## Document extract
Ubuntu

udev and lvm2 hang at boot

Reported by Filip Granö on 2011-12-19
98
This bug affects 17 people
Affects Status Importance Assigned to Milestone
linux (Ubuntu)
High
Unassigned
udev (Ubuntu)
Undecided
Unassigned

Bug Description

I'm experiencing a really long wait when booting freshly installed xubuntu 11.10 with only updates and mdadm + lvm2 installed. I have managed to narrow it down somewhat but still looking for a fix.

After disabling splash and quiet from grub I noticed it's waiting at /scripts/init-bottom/udev in initrd and continues after 61 seconds.
Not surprisingly i found a "udevadm control --timeout 61 --exit" line in there. Well, why does it fail so badly it waits for timeout before exiting?

After quite a bit of googling I found this:
http://us.generation-nt.com/answer/problem-lvm-gets-stuck-during-booting-due-recent-uevent-change-help-205241751.html
Ari Savolainen writes:
An init script (/scripts/init-bottom/udev in initrd) issues command
"udevadm control --timeouta --exit".
At the same time udevd is executing "/sbin/lvm vgchange -a y" (from
/lib/udev/rules.d/85-lvm2.rules) that calls ioctl to resume a logical
volume. After that lvm gets stuck forever. Booting continues after the
61 second timeout.

Milan Broz writes:
If you call vgchange or even vgscan from udev rule, it is completely wrong.
This is not lvm upstream udev rule btw.

This makes me slightly worried, does this cause any other problems than a annoyingly slow boot? Is there any way to fix this? I this a known issue?

(Stored items)

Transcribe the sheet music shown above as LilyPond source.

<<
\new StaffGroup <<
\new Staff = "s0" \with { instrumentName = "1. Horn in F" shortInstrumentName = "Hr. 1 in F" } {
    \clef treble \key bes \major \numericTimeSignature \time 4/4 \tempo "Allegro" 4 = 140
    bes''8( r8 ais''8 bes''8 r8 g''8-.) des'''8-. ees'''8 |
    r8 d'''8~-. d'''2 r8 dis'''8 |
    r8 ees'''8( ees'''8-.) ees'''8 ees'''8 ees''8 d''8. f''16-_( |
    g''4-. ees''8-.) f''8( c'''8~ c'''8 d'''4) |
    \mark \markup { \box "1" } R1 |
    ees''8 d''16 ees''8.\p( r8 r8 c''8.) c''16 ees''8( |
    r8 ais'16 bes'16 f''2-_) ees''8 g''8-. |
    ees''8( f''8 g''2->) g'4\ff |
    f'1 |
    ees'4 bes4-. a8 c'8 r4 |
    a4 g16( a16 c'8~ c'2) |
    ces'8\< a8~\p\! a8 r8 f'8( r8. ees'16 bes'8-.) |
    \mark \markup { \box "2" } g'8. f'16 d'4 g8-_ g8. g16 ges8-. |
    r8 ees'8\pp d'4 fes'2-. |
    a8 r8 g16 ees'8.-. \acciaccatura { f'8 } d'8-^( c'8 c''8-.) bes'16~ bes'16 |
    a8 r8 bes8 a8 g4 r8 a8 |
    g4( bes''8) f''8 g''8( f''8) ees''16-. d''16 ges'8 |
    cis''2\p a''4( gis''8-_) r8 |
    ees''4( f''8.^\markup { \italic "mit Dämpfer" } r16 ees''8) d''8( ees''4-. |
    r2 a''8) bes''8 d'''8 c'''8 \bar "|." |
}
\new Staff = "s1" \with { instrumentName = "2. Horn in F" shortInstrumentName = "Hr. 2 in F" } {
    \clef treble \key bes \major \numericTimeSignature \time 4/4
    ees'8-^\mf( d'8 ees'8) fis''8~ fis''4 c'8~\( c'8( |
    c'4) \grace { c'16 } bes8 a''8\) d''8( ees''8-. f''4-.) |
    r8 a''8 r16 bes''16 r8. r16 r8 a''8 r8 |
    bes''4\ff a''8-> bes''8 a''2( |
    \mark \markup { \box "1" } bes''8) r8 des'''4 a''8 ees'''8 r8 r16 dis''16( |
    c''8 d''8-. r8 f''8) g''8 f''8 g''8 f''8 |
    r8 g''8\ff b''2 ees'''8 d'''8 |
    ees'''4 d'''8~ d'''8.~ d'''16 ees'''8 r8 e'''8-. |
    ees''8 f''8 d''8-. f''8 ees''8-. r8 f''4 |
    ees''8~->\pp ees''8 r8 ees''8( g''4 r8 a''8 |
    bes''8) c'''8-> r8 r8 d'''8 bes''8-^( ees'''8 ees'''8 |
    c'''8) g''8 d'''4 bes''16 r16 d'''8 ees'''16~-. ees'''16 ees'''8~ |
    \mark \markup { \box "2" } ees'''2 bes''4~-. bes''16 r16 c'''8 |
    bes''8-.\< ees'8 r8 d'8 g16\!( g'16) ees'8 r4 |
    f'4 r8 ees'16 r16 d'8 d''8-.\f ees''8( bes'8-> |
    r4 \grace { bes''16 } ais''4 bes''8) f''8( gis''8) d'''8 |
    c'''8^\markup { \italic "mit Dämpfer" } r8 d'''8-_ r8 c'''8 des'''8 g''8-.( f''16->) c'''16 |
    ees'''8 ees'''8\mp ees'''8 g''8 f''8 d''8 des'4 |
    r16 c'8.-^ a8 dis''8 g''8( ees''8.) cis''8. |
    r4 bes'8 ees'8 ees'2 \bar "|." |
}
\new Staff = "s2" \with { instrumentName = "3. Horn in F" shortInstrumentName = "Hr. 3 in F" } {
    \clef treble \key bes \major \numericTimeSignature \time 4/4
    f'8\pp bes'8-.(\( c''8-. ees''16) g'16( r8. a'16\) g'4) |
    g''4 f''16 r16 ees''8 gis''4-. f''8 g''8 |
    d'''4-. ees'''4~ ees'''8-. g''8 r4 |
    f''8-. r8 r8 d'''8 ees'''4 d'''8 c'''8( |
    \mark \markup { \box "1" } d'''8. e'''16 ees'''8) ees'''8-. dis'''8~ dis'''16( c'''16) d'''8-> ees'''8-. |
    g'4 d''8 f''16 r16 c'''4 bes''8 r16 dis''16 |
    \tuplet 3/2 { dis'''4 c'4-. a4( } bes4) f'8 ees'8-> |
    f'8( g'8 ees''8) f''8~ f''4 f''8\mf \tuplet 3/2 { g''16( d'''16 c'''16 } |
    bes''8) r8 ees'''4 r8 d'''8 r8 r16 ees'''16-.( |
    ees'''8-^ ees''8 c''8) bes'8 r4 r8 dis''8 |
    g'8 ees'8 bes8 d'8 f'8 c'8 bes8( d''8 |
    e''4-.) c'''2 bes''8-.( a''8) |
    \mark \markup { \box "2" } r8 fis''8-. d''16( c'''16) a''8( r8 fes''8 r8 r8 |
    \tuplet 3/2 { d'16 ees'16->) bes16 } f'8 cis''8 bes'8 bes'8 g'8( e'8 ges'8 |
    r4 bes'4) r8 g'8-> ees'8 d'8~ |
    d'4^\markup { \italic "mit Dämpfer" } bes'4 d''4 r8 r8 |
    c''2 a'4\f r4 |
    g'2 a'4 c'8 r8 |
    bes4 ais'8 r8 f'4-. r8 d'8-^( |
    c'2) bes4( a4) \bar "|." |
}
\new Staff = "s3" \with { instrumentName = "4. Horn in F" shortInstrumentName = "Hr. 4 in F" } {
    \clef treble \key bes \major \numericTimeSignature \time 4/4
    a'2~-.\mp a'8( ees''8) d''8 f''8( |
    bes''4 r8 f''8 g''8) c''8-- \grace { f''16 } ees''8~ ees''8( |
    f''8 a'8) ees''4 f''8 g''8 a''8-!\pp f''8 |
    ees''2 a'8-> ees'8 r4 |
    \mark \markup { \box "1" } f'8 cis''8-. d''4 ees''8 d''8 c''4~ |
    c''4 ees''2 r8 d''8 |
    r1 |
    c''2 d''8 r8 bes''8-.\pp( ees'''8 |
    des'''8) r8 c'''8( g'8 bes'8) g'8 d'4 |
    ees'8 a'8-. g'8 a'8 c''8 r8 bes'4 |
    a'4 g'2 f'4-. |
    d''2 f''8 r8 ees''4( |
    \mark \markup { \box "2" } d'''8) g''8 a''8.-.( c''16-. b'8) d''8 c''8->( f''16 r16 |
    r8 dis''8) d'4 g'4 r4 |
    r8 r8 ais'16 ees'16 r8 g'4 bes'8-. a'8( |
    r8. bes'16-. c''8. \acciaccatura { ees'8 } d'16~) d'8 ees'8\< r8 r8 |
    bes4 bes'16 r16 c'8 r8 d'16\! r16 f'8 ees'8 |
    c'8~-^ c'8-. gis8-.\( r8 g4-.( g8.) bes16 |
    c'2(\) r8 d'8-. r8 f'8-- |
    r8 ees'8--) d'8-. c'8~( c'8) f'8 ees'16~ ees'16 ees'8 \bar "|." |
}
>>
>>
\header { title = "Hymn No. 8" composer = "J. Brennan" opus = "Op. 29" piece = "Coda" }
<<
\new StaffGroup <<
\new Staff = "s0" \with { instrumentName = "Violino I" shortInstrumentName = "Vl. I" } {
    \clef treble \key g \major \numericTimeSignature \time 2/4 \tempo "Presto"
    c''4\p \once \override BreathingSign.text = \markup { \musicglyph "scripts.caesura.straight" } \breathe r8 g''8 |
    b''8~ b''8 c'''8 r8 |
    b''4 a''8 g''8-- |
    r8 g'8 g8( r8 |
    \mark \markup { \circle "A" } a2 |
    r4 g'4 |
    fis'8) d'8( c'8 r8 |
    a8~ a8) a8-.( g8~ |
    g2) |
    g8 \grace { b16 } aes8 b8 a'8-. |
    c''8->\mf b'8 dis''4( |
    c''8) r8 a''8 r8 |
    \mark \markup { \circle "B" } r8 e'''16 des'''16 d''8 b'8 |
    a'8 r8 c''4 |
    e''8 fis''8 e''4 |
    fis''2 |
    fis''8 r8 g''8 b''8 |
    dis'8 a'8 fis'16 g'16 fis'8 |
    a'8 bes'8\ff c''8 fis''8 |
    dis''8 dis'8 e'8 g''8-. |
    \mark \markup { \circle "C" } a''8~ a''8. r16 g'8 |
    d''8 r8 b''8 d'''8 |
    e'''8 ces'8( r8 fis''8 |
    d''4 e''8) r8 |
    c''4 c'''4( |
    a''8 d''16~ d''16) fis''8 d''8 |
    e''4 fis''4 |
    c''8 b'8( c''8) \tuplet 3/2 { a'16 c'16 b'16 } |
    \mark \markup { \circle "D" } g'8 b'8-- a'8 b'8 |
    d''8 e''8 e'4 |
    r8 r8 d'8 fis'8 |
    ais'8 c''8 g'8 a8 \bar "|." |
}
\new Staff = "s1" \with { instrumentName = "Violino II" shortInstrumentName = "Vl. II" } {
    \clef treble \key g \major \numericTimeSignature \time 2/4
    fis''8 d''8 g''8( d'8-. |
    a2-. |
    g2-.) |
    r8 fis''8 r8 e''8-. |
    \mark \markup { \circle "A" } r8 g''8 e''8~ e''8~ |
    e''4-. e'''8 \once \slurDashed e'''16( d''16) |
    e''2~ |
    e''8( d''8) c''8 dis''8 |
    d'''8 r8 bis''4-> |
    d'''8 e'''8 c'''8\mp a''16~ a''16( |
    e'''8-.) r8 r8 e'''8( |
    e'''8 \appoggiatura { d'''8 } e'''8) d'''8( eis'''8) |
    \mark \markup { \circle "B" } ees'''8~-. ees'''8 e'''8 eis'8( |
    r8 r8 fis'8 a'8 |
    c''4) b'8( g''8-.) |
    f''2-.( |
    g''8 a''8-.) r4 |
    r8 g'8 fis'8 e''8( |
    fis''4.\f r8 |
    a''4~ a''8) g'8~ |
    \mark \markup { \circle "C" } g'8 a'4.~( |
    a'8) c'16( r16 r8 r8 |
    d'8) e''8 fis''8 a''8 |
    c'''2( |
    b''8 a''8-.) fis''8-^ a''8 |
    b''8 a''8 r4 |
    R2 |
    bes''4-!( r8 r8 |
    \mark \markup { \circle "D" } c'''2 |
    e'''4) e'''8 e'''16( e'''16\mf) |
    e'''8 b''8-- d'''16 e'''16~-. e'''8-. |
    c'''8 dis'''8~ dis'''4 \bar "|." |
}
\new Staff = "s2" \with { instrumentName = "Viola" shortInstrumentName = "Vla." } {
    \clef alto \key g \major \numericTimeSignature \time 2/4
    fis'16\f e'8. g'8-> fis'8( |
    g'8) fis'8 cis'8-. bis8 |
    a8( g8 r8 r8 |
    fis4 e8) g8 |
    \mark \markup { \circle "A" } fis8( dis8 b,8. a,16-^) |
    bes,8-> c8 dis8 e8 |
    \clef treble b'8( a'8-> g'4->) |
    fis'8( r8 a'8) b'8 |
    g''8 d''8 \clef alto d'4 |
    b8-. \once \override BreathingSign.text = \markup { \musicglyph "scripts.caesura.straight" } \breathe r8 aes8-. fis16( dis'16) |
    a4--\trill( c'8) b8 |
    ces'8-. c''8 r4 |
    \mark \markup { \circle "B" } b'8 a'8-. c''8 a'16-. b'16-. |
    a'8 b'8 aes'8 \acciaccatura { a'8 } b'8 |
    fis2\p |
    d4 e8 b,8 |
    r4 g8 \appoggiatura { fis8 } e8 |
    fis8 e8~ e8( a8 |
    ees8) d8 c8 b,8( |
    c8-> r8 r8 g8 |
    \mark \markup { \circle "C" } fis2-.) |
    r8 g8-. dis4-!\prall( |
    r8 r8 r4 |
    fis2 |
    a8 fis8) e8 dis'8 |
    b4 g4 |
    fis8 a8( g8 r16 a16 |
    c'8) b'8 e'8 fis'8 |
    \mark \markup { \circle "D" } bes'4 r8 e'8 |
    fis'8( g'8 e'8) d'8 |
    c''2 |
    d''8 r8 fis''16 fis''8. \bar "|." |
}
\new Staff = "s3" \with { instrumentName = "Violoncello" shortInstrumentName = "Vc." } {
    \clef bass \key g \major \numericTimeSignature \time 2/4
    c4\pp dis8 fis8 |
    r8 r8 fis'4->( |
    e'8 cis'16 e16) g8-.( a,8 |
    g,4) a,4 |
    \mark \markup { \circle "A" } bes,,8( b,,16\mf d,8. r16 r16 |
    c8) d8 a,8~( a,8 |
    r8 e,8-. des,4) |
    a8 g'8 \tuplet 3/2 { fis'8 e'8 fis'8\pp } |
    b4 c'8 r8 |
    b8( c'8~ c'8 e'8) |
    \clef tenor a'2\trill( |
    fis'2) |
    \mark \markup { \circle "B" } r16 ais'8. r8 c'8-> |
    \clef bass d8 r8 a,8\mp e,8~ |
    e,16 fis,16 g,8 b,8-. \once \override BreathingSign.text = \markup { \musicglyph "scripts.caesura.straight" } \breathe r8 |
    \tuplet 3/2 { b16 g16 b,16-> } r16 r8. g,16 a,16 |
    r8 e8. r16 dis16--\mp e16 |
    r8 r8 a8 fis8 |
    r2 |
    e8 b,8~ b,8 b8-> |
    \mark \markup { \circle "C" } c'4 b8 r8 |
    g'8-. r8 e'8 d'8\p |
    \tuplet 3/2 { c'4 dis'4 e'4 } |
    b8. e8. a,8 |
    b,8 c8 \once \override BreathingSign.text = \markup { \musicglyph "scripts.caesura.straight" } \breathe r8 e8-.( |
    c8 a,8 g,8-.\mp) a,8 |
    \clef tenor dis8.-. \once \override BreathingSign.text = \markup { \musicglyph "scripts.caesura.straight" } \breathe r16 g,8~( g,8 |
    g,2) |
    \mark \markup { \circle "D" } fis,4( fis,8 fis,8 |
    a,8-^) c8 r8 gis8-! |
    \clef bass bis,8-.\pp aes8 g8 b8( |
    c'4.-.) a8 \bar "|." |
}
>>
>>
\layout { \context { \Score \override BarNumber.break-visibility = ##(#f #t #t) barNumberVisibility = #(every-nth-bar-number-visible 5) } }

## Problem statement
Print the entire udev and lvm2 boot hang report from above, word for word.

## Response to this task
Ubuntu

udev and lvm2 hang at boot

Reported by Filip Granö on 2011-12-19
98
This bug affects 17 people
Affects Status Importance Assigned to Milestone
linux (Ubuntu)
High
Unassigned
udev (Ubuntu)
Undecided
Unassigned

Bug Description

I'm experiencing a really long wait when booting freshly installed xubuntu 11.10 with only updates and mdadm + lvm2 installed. I have managed to narrow it down somewhat but still looking for a fix.

After disabling splash and quiet from grub I noticed it's waiting at /scripts/init-bottom/udev in initrd and continues after 61 seconds.
Not surprisingly i found a "udevadm control --timeout 61 --exit" line in there. Well, why does it fail so badly it waits for timeout before exiting?

After quite a bit of googling I found this:
http://us.generation-nt.com/answer/problem-lvm-gets-stuck-during-booting-due-recent-uevent-change-help-205241751.html
Ari Savolainen writes:
An init script (/scripts/init-bottom/udev in initrd) issues command
"udevadm control --timeouta --exit".
At the same time udevd is executing "/sbin/lvm vgchange -a y" (from
/lib/udev/rules.d/85-lvm2.rules) that calls ioctl to resume a logical
volume. After that lvm gets stuck forever. Booting continues after the
61 second timeout.

Milan Broz writes:
If you call vgchange or even vgscan from udev rule, it is completely wrong.
This is not lvm upstream udev rule btw.

This makes me slightly worried, does this cause any other problems than a annoyingly slow boot? Is there any way to fix this? I this a known issue?